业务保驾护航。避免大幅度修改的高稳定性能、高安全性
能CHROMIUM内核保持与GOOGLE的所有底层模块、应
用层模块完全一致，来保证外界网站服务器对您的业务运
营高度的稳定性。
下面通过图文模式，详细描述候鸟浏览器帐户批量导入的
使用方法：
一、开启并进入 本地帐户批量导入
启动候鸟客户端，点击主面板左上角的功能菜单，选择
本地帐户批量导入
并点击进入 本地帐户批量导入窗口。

Work to complete
Rewrite the lines of every item, changing each "本地帐户批量导入" to "本地账户批量导入" and leaving everything else as it is.

Solution
业务保驾护航。避免大幅度修改的高稳定性能、高安全性
能CHROMIUM内核保持与GOOGLE的所有底层模块、应
用层模块完全一致，来保证外界网站服务器对您的业务运
营高度的稳定性。
下面通过图文模式，详细描述候鸟浏览器帐户批量导入的
使用方法：
一、开启并进入 本地账户批量导入
启动候鸟客户端，点击主面板左上角的功能菜单，选择
本地账户批量导入
并点击进入 本地账户批量导入窗口。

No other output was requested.